What the exercise asks:
Up to and including the line containing "спецназа ГРУ под", set down each line of the entries below exactly, starting from the first, and leave out the rest.

The records:

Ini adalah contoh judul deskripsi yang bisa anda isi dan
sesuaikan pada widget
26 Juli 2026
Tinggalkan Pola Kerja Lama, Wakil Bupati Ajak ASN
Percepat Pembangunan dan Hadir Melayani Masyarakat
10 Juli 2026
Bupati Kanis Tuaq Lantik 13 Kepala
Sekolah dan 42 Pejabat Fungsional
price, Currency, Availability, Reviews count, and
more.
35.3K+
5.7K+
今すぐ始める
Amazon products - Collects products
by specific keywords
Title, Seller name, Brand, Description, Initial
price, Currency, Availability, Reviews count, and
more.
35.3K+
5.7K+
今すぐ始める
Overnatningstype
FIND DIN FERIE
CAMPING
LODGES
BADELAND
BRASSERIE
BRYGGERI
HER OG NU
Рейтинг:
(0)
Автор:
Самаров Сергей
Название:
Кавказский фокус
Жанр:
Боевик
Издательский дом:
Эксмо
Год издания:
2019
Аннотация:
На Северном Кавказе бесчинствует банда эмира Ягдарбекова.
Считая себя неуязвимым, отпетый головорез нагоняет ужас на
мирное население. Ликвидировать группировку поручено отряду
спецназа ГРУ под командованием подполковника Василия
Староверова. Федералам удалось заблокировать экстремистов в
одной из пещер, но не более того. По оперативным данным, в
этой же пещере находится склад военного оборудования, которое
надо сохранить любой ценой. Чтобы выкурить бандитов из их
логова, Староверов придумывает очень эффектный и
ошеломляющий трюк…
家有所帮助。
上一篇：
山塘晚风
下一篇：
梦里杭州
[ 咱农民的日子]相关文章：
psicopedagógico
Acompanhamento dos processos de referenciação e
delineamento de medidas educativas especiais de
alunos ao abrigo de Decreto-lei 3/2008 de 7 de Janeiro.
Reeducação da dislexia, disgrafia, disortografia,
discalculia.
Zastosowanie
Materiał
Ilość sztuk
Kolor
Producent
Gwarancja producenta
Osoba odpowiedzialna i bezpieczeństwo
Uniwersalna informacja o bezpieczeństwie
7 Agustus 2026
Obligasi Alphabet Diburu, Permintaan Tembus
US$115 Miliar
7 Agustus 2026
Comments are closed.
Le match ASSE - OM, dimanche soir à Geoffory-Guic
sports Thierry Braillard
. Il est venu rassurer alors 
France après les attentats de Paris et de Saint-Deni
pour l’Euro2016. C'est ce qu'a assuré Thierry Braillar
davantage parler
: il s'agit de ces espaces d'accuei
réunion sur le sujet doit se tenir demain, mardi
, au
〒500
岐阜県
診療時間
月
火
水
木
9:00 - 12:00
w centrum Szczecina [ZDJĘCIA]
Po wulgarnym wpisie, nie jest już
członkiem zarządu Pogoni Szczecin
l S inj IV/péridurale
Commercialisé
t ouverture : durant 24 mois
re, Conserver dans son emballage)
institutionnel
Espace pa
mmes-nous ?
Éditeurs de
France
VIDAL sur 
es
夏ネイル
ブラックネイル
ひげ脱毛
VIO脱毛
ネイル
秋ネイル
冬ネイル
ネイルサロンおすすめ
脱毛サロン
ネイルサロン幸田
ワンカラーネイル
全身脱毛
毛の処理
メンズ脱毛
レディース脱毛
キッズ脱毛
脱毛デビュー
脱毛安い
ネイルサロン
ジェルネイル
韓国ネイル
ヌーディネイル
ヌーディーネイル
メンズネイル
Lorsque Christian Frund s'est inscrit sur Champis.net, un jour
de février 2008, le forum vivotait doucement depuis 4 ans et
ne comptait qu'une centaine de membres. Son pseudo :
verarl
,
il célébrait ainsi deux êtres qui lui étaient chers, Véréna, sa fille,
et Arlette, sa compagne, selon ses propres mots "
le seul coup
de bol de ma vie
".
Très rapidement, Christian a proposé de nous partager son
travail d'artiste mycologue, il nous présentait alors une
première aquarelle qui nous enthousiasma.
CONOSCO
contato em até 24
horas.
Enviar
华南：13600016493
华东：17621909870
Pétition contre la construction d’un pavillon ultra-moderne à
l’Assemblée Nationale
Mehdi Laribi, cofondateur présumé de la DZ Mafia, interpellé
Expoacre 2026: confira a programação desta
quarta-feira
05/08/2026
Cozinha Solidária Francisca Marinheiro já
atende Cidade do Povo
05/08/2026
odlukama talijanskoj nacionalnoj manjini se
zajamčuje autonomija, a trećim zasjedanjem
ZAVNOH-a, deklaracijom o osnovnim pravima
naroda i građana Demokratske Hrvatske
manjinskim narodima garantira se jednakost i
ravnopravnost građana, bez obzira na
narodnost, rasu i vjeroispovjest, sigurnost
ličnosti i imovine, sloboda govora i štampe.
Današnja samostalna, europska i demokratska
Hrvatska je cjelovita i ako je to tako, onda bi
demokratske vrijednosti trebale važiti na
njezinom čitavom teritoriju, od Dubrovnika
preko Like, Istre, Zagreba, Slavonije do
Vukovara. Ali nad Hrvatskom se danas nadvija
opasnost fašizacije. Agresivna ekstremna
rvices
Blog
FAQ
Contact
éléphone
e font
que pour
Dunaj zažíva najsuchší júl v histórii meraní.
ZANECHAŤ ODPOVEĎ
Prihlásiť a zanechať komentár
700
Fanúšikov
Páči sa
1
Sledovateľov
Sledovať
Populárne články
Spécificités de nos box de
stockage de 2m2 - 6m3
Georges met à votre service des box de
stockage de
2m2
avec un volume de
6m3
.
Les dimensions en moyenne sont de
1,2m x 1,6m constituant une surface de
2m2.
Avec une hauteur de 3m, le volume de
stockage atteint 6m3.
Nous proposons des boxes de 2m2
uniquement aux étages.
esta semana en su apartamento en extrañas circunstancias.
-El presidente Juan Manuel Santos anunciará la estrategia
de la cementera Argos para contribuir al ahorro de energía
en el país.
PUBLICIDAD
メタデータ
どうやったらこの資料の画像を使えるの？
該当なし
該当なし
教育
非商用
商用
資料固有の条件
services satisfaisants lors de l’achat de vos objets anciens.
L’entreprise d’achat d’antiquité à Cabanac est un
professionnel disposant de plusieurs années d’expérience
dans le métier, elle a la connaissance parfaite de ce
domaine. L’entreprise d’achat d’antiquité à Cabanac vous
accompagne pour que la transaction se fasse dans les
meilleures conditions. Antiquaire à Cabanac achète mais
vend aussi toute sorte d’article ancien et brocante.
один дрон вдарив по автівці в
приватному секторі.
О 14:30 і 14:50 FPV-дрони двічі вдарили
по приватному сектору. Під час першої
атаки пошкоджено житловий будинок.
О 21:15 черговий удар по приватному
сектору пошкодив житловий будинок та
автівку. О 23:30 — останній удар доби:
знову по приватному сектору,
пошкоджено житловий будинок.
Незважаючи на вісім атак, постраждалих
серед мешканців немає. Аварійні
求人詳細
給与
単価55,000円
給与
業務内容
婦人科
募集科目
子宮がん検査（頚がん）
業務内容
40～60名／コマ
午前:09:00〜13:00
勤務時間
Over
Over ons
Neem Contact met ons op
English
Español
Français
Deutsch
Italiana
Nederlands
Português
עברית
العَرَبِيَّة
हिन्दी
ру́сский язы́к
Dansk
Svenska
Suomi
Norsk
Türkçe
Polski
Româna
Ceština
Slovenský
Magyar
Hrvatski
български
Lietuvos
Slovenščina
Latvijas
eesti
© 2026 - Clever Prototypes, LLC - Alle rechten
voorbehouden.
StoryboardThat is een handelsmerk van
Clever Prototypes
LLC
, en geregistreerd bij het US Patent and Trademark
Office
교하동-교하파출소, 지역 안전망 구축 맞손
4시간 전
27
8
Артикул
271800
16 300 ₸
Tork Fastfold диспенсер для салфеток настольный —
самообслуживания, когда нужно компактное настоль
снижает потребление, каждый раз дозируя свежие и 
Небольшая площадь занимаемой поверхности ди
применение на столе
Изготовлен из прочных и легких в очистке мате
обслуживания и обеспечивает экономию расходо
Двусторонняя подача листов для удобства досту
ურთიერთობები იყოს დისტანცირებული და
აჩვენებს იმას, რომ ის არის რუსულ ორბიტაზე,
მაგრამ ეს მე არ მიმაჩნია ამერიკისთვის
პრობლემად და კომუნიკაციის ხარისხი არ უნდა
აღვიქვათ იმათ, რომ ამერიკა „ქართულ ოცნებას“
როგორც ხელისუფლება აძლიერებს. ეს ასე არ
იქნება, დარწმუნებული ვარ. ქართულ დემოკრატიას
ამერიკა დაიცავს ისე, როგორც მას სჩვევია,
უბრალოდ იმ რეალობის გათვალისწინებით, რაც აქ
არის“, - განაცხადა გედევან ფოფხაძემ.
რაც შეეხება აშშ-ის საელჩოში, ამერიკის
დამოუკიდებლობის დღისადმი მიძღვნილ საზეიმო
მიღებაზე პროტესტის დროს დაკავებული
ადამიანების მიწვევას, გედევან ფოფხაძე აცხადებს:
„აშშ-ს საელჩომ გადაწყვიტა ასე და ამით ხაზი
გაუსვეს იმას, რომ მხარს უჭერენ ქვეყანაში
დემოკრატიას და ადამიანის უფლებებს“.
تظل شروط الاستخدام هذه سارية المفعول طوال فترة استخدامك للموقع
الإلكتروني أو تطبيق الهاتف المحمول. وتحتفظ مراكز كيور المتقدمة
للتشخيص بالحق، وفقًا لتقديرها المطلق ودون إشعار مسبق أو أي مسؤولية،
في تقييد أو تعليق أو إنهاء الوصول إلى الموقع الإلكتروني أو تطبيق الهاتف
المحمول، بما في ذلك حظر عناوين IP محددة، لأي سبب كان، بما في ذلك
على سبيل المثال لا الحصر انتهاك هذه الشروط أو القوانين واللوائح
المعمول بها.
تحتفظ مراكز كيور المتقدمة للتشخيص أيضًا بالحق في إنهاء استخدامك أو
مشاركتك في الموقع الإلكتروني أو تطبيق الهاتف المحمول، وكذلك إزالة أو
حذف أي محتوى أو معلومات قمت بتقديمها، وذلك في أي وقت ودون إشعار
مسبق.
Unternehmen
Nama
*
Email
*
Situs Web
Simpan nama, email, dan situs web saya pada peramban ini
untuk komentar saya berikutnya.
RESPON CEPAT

Exercise answer:
Ini adalah contoh judul deskripsi yang bisa anda isi dan
sesuaikan pada widget
26 Juli 2026
Tinggalkan Pola Kerja Lama, Wakil Bupati Ajak ASN
Percepat Pembangunan dan Hadir Melayani Masyarakat
10 Juli 2026
Bupati Kanis Tuaq Lantik 13 Kepala
Sekolah dan 42 Pejabat Fungsional
price, Currency, Availability, Reviews count, and
more.
35.3K+
5.7K+
今すぐ始める
Amazon products - Collects products
by specific keywords
Title, Seller name, Brand, Description, Initial
price, Currency, Availability, Reviews count, and
more.
35.3K+
5.7K+
今すぐ始める
Overnatningstype
FIND DIN FERIE
CAMPING
LODGES
BADELAND
BRASSERIE
BRYGGERI
HER OG NU
Рейтинг:
(0)
Автор:
Самаров Сергей
Название:
Кавказский фокус
Жанр:
Боевик
Издательский дом:
Эксмо
Год издания:
2019
Аннотация:
На Северном Кавказе бесчинствует банда эмира Ягдарбекова.
Считая себя неуязвимым, отпетый головорез нагоняет ужас на
мирное население. Ликвидировать группировку поручено отряду
спецназа ГРУ под командованием подполковника Василия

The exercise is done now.